- **İstenenler**
• A. Kaynak metne göre Azerbaycan'da elde edilen başarıları bütün dünyaya sergileme olanağı neden vardır? Bir ila üç cümleyle açıklayın.
• B. Kaynak metinde "Siz biliyorsunuz, son" sözcükleriyle başlayıp "ciddi hatalar yapılmıştır." sözcükleriyle biten bölümü, bu son sözcükler de dahil olmak üzere, hiçbir değişiklik yapmadan yazdırın.

- **Kaynak**
◇ ◇ ◇ ◇

Tabii ki, Azerbaycan'da bulunan uluslararası, dinlerarası, etnik durum en iyi değere layıktır. Bu, herkesin - hem Azerilerin, hem Rusların, hem Ukraynalıların, hem Yahudilerin, diğer ulusların mensubu olan kişilerin, aynı zamanda bizim din topluluklarının - Azerbaycan'da başlıca dinimiz olan İslam dininin, Hristiyan - Ortodoks, Yahudi dinlerinin çabaları sonucu elde edilmiştir. Düşünüyorum ki, bizim elde edilmiş başarıları sadece pekiştirmek değil, hem de daha fazla iş yapmak ve bütün dünyaya sergilemek olanağımız var, zira nüfusun geniş bir kesimi bakımından İslam ülkesi olan Azerbaycan'da gerçekten demokratik, laik hukuk devleti kuruluyor, burada laik toplum artık oluşmuştur, hoşgörü ilkesi mevcut olmanın yanı sıra, hem de egemen kılınmıştır.

Siz biliyorsunuz, son dönemler bizim yönetim makamlarının bazı dinlerin, aynı zamanda Lutheran, Apostol mezhepleri mensuplarına yönelik bazı idari önlemler alması yönünde bir takım durumlar yaşandı. Yani bazıları düşünmüşler ki, Baptislerin ve daha bir takım tarikatların çeşitli temsilcileri Azerilerin bu dine yönelmesi için, diğer deyişle, Müslümanı Hristiyan, Baptist, Katolik, ne bileyim, daha ne yapmak için çalışıyorlar. Açık söylüyorum, bu konuda ciddi hatalar yapılmıştır.

◇ ◇ ◇ ◇

- **Kayıtlı Veriler**
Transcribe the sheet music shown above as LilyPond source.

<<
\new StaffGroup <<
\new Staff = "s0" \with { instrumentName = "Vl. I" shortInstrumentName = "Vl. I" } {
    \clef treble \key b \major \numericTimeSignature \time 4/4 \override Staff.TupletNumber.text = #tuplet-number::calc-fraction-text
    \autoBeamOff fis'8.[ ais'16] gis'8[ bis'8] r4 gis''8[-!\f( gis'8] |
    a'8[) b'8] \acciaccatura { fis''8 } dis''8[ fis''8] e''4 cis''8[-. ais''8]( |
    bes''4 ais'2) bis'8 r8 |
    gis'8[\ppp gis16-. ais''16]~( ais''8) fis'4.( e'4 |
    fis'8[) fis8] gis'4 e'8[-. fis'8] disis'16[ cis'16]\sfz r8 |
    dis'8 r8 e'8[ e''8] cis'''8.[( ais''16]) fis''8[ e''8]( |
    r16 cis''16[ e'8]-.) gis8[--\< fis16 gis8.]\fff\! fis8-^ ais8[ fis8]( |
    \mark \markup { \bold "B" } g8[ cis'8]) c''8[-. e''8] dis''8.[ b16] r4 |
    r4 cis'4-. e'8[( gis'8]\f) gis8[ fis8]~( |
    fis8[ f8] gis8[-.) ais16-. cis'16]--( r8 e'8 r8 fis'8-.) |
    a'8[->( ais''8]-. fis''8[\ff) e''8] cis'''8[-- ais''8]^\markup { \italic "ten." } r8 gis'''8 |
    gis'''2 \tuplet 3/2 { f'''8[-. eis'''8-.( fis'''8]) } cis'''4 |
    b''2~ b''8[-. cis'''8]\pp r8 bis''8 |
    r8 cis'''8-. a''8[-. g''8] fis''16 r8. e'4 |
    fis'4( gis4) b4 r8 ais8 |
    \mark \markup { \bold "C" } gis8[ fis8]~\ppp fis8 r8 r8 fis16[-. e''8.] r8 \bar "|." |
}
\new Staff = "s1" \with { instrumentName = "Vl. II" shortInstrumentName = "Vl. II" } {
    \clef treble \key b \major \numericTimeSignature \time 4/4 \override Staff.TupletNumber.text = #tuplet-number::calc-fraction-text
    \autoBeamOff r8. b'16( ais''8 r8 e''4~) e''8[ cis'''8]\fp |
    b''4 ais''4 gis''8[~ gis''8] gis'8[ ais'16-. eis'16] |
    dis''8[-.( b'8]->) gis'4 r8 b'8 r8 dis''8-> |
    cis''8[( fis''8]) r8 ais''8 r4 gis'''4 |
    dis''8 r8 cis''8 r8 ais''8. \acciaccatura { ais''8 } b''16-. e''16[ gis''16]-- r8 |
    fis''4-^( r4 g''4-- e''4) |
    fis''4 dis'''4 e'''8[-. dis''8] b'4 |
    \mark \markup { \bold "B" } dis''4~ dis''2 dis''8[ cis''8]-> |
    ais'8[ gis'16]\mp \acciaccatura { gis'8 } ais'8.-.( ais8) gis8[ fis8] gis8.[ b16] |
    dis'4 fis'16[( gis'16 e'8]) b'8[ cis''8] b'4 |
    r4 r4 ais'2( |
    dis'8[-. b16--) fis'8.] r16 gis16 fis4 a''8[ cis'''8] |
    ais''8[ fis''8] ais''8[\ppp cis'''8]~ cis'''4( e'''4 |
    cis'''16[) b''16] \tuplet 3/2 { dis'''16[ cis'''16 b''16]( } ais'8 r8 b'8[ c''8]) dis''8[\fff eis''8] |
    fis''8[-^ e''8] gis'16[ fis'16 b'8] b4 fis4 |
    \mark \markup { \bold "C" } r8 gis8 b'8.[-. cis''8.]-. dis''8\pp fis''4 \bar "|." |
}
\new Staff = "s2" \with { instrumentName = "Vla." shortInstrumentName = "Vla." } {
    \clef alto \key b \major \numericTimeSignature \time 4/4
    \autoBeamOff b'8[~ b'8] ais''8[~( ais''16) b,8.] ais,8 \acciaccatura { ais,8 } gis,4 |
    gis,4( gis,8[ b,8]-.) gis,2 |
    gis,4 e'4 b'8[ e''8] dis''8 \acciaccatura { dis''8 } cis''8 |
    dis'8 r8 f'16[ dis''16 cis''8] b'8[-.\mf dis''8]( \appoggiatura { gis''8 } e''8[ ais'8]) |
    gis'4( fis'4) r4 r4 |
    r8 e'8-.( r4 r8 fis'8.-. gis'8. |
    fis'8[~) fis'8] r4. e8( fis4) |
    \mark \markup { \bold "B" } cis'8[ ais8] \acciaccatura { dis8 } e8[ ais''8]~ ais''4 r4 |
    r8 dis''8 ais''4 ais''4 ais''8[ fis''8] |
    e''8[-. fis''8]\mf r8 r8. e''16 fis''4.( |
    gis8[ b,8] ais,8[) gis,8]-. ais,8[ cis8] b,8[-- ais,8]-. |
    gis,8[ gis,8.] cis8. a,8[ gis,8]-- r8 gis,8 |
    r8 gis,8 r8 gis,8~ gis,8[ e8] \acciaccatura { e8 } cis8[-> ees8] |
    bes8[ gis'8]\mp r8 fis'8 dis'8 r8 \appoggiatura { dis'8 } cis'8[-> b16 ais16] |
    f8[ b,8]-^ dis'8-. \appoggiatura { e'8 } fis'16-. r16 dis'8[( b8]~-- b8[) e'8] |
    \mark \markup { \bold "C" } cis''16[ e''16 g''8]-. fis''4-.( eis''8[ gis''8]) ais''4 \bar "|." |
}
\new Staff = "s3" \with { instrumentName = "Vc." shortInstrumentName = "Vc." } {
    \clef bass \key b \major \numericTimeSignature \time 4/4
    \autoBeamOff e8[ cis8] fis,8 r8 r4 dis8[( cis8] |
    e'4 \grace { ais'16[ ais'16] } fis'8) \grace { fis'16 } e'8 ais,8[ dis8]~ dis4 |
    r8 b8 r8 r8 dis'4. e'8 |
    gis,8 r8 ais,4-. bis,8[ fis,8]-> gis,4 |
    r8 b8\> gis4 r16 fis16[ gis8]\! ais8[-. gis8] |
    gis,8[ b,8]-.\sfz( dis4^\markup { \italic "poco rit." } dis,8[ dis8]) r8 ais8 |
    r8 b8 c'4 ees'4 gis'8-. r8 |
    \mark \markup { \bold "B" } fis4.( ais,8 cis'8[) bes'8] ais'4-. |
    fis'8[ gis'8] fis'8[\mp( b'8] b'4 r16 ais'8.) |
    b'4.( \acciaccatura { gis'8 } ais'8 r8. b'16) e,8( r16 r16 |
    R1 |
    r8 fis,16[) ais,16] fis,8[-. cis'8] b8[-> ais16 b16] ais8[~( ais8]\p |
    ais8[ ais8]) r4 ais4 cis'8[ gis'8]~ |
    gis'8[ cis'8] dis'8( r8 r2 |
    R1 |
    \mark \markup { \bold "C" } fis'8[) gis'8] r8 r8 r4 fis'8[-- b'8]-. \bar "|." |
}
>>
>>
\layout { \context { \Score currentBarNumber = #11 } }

◇ ◇ ◇ ◇

- **Görev Sonuçları**
• A. Nüfusunun geniş bir kesimi bakımından İslam ülkesi olan Azerbaycan'da gerçekten demokratik, laik bir hukuk devleti kuruluyor ve laik toplum artık oluşmuş durumda. Ayrıca hoşgörü ilkesi yalnızca mevcut olmakla kalmıyor, egemen de kılınmış bulunuyor.

• B.
Siz biliyorsunuz, son dönemler bizim yönetim makamlarının bazı dinlerin, aynı zamanda Lutheran, Apostol mezhepleri mensuplarına yönelik bazı idari önlemler alması yönünde bir takım durumlar yaşandı. Yani bazıları düşünmüşler ki, Baptislerin ve daha bir takım tarikatların çeşitli temsilcileri Azerilerin bu dine yönelmesi için, diğer deyişle, Müslümanı Hristiyan, Baptist, Katolik, ne bileyim, daha ne yapmak için çalışıyorlar. Açık söylüyorum, bu konuda ciddi hatalar yapılmıştır.